Recorded information:
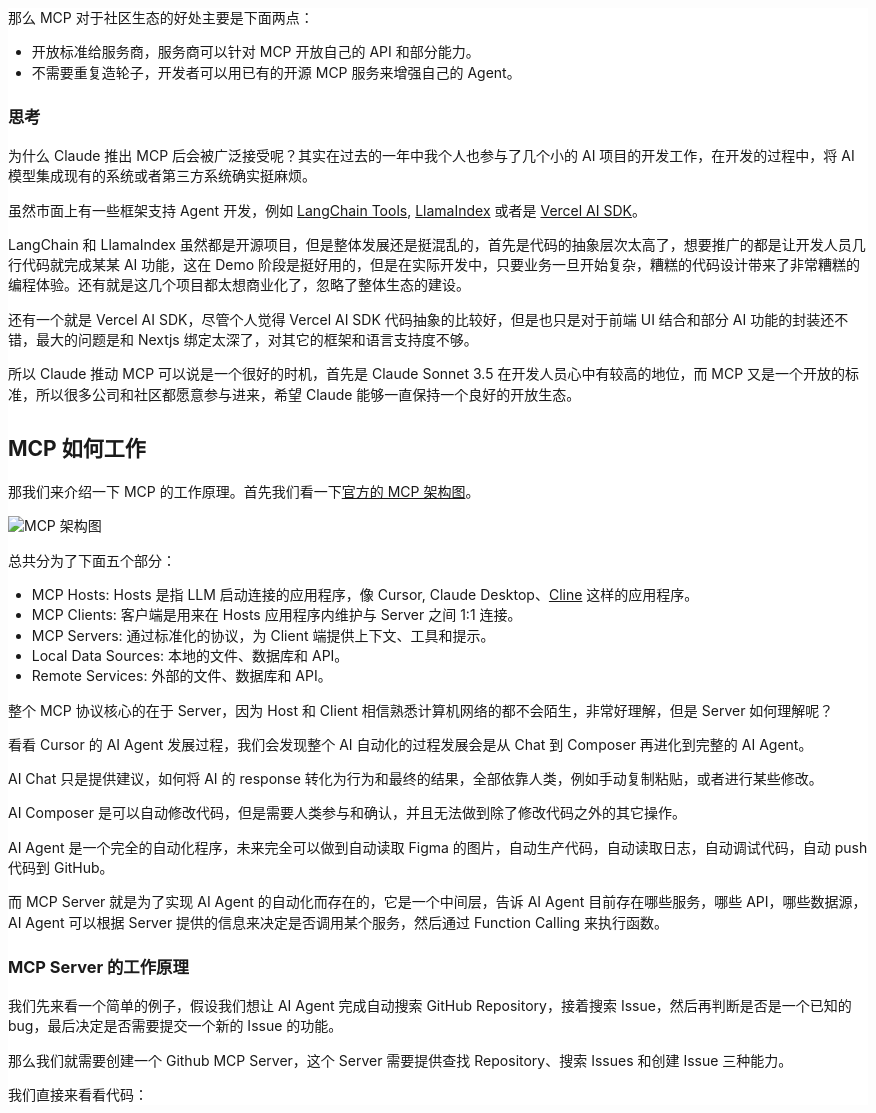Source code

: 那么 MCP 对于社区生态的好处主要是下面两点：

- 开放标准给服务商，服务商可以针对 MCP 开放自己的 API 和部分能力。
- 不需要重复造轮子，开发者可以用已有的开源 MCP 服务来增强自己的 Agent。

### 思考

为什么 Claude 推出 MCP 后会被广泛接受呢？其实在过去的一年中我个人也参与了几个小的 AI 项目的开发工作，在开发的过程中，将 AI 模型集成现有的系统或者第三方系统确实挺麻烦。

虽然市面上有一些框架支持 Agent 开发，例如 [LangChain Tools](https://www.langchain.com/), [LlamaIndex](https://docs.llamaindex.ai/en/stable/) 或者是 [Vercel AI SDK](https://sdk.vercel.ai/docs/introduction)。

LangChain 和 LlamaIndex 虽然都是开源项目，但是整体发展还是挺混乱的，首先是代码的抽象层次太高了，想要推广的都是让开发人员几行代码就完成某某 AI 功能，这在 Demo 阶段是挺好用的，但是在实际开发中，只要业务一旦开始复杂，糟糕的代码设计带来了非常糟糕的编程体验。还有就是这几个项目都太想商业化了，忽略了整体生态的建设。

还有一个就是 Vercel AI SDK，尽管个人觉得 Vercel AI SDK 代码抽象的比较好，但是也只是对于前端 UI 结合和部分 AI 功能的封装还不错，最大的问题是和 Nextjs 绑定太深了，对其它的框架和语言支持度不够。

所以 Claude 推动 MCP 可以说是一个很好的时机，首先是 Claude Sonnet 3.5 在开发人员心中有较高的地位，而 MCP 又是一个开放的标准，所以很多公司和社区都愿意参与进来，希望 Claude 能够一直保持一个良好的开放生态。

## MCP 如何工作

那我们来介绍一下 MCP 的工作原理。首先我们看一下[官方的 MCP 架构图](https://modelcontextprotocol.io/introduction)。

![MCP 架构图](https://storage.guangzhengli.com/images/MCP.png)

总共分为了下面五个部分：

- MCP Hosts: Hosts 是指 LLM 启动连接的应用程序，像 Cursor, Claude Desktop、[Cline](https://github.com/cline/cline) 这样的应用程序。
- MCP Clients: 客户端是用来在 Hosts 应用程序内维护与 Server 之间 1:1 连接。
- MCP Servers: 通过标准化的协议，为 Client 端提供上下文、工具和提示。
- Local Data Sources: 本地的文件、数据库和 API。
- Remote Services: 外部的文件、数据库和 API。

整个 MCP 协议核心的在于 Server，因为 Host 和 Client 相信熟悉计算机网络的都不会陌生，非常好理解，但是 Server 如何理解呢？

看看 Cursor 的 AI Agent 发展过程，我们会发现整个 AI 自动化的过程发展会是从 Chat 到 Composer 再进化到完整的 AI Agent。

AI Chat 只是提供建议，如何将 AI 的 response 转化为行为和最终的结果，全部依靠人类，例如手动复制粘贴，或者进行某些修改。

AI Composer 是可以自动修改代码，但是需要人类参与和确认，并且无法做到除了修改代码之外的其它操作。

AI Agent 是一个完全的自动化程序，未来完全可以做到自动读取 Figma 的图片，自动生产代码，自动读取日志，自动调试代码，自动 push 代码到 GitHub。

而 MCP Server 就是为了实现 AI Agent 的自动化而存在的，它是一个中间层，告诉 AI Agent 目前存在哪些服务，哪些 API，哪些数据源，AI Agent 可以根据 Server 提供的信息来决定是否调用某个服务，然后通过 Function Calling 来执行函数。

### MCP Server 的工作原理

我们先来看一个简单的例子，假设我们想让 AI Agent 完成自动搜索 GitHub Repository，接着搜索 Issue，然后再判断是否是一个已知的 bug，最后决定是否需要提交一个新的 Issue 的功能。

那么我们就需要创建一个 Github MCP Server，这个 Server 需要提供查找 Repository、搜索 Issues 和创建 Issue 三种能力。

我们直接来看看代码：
* * *
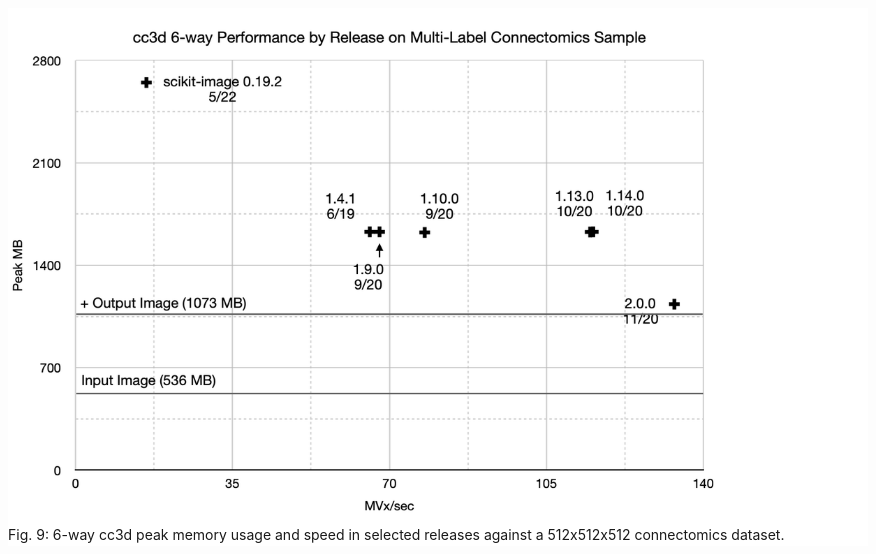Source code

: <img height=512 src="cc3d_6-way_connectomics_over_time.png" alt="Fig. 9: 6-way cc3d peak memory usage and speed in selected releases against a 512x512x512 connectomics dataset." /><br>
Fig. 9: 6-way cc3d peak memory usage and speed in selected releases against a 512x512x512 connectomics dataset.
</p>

Action item: Please give the number of lines in the listing that hold "Vercel", and no other text.

Output below: 2